DATA SUPPLIED
- Opening Delimiter -

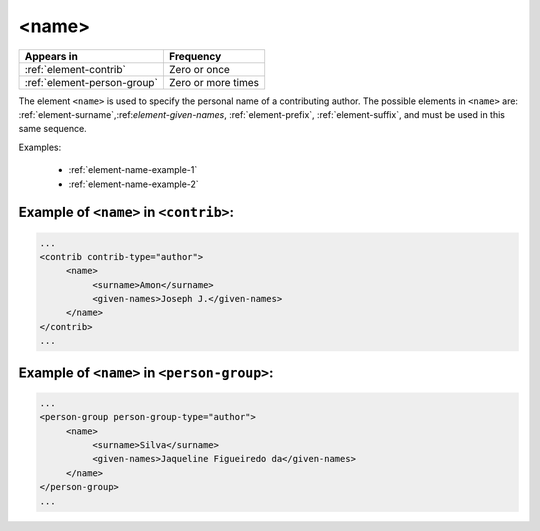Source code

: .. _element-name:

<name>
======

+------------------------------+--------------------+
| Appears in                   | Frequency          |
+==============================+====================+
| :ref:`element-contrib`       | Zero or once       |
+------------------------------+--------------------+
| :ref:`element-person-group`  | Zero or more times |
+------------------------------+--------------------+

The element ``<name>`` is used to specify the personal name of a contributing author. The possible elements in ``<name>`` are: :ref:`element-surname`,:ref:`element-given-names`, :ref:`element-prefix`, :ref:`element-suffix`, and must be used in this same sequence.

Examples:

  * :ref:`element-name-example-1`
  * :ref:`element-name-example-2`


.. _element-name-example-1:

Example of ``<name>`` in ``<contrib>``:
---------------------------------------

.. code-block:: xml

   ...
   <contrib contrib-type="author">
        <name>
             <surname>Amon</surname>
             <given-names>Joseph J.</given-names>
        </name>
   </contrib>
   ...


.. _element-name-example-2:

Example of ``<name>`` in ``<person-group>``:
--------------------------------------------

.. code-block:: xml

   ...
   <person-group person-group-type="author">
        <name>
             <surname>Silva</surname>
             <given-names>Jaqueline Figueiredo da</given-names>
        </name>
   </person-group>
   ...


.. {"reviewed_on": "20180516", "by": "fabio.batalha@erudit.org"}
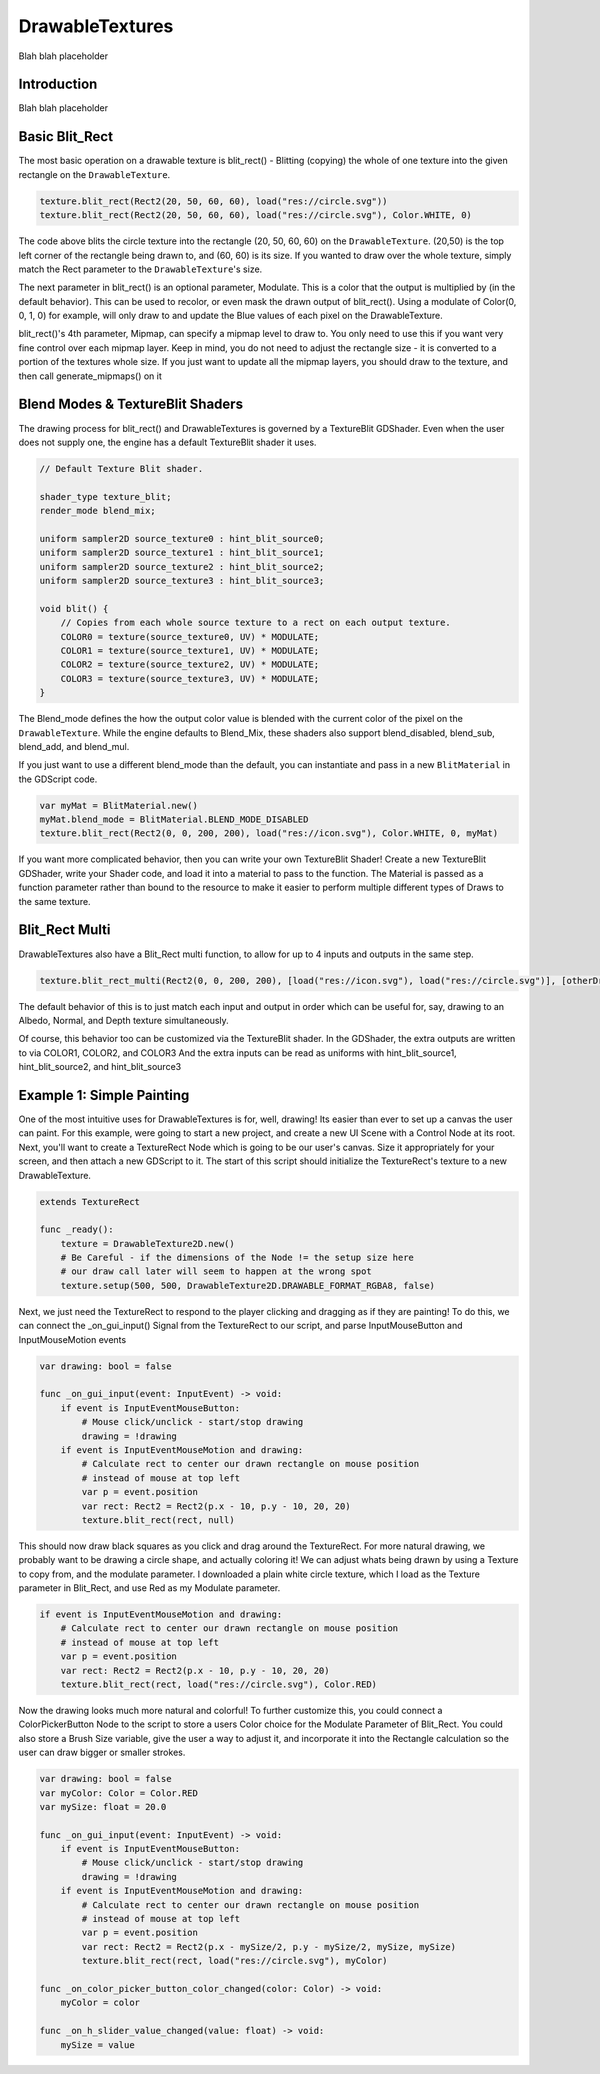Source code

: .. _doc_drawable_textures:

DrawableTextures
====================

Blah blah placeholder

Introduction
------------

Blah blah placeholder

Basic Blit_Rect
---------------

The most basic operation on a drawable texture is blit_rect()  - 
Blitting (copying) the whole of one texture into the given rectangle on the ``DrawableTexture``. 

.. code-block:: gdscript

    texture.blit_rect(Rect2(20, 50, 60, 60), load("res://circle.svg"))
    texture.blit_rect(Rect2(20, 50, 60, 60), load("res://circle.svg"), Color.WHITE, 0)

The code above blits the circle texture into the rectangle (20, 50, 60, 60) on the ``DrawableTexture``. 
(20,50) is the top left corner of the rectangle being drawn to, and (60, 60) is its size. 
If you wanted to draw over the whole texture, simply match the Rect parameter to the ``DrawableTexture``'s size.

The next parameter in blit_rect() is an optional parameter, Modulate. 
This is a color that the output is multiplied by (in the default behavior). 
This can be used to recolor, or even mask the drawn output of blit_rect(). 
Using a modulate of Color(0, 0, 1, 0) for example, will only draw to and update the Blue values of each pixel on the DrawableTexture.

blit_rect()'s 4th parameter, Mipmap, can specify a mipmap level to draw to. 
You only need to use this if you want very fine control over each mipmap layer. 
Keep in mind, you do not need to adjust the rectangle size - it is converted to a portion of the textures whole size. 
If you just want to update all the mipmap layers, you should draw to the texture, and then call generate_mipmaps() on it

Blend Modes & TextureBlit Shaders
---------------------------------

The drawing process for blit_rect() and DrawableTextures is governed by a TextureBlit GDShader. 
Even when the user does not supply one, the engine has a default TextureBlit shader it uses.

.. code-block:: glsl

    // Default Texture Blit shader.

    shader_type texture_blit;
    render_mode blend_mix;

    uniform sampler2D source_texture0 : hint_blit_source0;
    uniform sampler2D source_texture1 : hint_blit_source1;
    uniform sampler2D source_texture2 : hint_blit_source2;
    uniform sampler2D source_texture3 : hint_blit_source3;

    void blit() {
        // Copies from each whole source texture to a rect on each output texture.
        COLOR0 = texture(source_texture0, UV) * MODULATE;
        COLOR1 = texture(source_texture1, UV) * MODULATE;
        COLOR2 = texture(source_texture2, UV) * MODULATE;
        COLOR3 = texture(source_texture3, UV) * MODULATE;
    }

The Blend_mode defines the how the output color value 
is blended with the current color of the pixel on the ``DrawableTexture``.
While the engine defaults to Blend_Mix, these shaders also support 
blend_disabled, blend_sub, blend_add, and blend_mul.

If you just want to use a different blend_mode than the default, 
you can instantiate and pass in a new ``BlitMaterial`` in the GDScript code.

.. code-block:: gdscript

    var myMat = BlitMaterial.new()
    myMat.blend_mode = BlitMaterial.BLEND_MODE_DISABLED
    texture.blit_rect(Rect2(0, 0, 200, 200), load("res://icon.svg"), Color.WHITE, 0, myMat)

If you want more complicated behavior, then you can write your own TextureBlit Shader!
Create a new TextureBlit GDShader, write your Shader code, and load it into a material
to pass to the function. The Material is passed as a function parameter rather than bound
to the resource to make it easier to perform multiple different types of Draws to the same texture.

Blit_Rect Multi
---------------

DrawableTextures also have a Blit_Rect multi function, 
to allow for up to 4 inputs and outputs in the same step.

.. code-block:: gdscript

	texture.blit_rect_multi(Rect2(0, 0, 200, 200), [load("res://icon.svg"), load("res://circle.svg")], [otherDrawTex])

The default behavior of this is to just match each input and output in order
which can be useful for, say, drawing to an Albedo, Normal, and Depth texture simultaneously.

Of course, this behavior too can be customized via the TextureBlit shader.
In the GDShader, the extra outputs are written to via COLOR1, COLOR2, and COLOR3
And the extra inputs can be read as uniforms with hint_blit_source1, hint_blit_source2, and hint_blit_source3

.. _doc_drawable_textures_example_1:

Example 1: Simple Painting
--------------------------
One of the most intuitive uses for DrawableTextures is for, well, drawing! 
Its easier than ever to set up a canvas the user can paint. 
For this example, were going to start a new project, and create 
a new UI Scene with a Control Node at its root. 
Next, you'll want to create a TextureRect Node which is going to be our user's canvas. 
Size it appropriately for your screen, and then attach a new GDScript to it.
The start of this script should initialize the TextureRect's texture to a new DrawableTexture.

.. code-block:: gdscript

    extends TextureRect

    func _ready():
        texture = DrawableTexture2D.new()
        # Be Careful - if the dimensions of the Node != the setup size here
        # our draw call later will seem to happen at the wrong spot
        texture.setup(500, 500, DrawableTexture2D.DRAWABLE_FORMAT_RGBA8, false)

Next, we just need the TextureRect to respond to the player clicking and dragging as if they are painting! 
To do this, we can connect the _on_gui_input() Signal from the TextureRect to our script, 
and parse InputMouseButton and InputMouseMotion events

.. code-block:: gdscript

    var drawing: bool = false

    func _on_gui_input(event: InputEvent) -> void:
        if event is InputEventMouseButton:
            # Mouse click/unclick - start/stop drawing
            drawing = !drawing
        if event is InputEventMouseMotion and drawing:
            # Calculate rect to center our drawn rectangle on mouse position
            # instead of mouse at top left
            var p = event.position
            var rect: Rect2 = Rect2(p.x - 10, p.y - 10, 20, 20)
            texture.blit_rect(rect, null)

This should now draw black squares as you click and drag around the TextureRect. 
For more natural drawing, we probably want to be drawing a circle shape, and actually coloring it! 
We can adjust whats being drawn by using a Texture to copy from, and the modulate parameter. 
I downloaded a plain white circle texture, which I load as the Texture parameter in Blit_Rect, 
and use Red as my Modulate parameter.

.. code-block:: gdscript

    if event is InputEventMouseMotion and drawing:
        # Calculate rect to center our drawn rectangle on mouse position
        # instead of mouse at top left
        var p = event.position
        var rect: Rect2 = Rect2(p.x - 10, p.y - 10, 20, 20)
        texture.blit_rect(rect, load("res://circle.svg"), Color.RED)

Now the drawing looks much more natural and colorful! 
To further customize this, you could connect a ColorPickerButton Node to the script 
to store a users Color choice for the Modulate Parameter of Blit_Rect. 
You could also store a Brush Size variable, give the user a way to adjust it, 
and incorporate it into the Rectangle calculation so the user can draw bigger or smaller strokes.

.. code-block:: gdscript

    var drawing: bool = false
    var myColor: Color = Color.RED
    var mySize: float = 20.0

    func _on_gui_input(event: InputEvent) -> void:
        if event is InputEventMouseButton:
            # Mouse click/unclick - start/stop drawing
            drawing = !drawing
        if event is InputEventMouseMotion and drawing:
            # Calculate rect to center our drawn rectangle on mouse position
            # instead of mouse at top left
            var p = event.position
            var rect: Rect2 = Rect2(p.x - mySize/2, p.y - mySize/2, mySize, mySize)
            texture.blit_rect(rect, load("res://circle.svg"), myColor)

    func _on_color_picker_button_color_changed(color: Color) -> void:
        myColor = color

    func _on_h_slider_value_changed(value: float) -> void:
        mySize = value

- Closing Delimiter -
- Opening Delimiter -

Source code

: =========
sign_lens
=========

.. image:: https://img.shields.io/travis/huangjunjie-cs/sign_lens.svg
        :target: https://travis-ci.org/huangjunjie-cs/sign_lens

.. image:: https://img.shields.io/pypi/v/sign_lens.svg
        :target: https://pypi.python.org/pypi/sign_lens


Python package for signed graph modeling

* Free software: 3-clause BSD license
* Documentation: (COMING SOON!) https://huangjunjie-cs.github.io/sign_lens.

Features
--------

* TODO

- Closing Delimiter -

REQUIRED ACTION
Search the entries for the word "behavior" and copy every line that has it.

RESPONSE BOX
This is a color that the output is multiplied by (in the default behavior). 
If you want more complicated behavior, then you can write your own TextureBlit Shader!
The default behavior of this is to just match each input and output in order
Of course, this behavior too can be customized via the TextureBlit shader.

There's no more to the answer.